State’s report cards don’t provide a full picture


   The annual New Jersey School Report Cards are out again — and, as usual, everyone with an agenda to push or an ax to grind has something to say about what the numbers mean.
   And, as usual, they mean whatever the folks who are telling you what they mean want them to mean — or, rather, what they want you to think they mean.
   Take, for example, the interesting statistical trend education officials have observed about the general decline in student performance between elementary and middle school. At the elementary level, students skip school less, as measured by attendance records, and learn more, as measured by standardized tests, than at the middle school level.
   But wait, say middle school teachers. Look at student-teacher ratios. All across the state, they are consistently higher in middle schools than in elementary schools. And everyone knows that lower student-teacher ratios make for more welcome classrooms and a more favorable learning environment.
   But wait, say teachers and administrators in school districts with higher-than-average student-teacher ratios. Look at our test scores. We may not have the optimum number of students per teacher, but our students perform far better on math, language arts and science tests than students in other nearby districts whose student-teacher ratios happen to be lower.
   But wait, say teachers, students and parents in those other nearby districts. Our districts have an entirely different socioeconomic makeup from yours. Your performance is actually worse than that of other comparable districts, while ours is measurably better than the median for our cohort. And you spend a lot more money per pupil compared to your peer districts than we do.

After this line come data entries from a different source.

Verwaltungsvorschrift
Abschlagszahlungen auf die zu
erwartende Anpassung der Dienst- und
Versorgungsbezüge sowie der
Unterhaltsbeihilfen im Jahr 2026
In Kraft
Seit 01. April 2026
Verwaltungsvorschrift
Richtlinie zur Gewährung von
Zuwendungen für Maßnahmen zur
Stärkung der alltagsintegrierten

   But wait, say the school finance experts. Don’t compare per-pupil costs in districts with large numbers of disadvantaged students with those in more affluent areas. And don’t necessarily expect to see a direct correlation between per-pupil expenditures and student performance; each district has unique circumstances — socioeconomic, political, geographic, historical – that make this connection a tenuous one.

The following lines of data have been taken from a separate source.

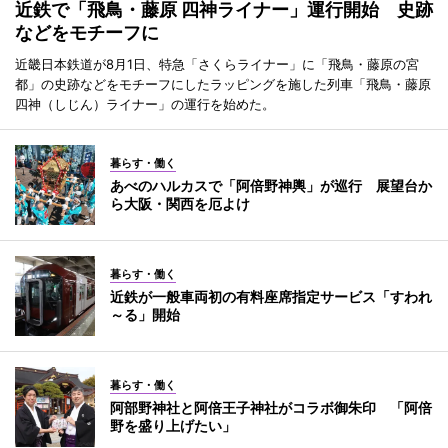
近鉄で「飛鳥・藤原 四神ライナー」運行開始 史跡
などをモチーフに
近畿日本鉄道が8月1日、特急「さくらライナー」に「飛鳥・藤原の宮
都」の史跡などをモチーフにしたラッピングを施した列車「飛鳥・藤原
四神（しじん）ライナー」の運行を始めた。
暮らす・働く
あべのハルカスで「阿倍野神輿」が巡行 展望台か
ら大阪・関西を厄よけ
暮らす・働く
近鉄が一般車両初の有料座席指定サービス「すわれ
～る」開始
暮らす・働く
阿部野神社と阿倍王子神社がコラボ御朱印 「阿倍
野を盛り上げたい」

   But wait, say the disgruntled taxpayers. If spending more per pupil doesn’t necessarily translate into improved performance, why are we pouring so much money into public education, particularly in urban areas? It’s obvious from the data — test scores, truancy, dropout rates, staff retention, graduation rates and all the rest — that the schools that are spending the most money are doing the worst job of educating their students.

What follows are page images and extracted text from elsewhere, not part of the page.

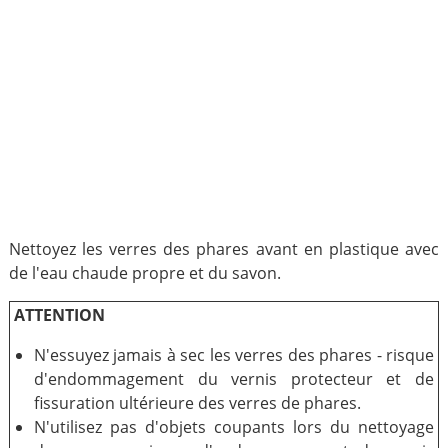
Nettoyez les verres des phares avant en plastique avec
de l'eau chaude propre et du savon.
ATTENTION
N'essuyez jamais à sec les verres des phares - risque
d'endommagement du vernis protecteur et de
fissuration ultérieure des verres de phares.
N'utilisez pas d'objets coupants lors du nettoyage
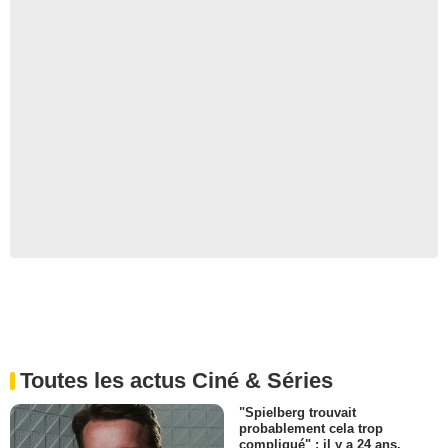
Toutes les actus Ciné & Séries
"Spielberg trouvait
probablement cela trop
compliqué" : il y a 24 ans,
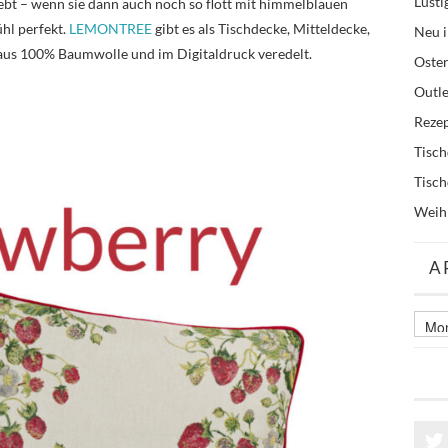
Lusti
ebt – wenn sie dann auch noch so flott mit himmelblauen
ühl perfekt.
LEMONTREE
gibt es als Tischdecke, Mitteldecke,
Neu i
 aus 100% Baumwolle und im Digitaldruck veredelt.
Oste
Outle
Reze
Tisc
Tisc
Weih
A
Archi
älter
Beitr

   But wait, say the defenders of the urban districts. The Report Cards don’t tell the whole story. They don’t begin to describe the incredible obstacles city schools have to overcome just to get kids to come to school, let alone keep them there. They don’t measure conditions in their homes, their neighborhoods and out in the streets that build barriers rather than bridges to education.
   But wait, says the confused citizen. If the Report Cards churn out page after page of statistics about student output, but factor in very little of the input that’s responsible for producing a well-rounded education, what good are they?
   That, of course, is the question everyone should be asking.
   And here’s the answer: The New Jersey School Report Cards provide reams of objective data related to a field — public education — that requires subjective assessment. They are nothing more, nothing less than assemblages of marginally useful indicators of school district and student performance at a particular point in time. They are, when all is said and done, snapshots of a subject that can only be captured in a much bigger picture — and that’s a context we would all be well advised to keep in mind as those with narrower vision try to convince us otherwise.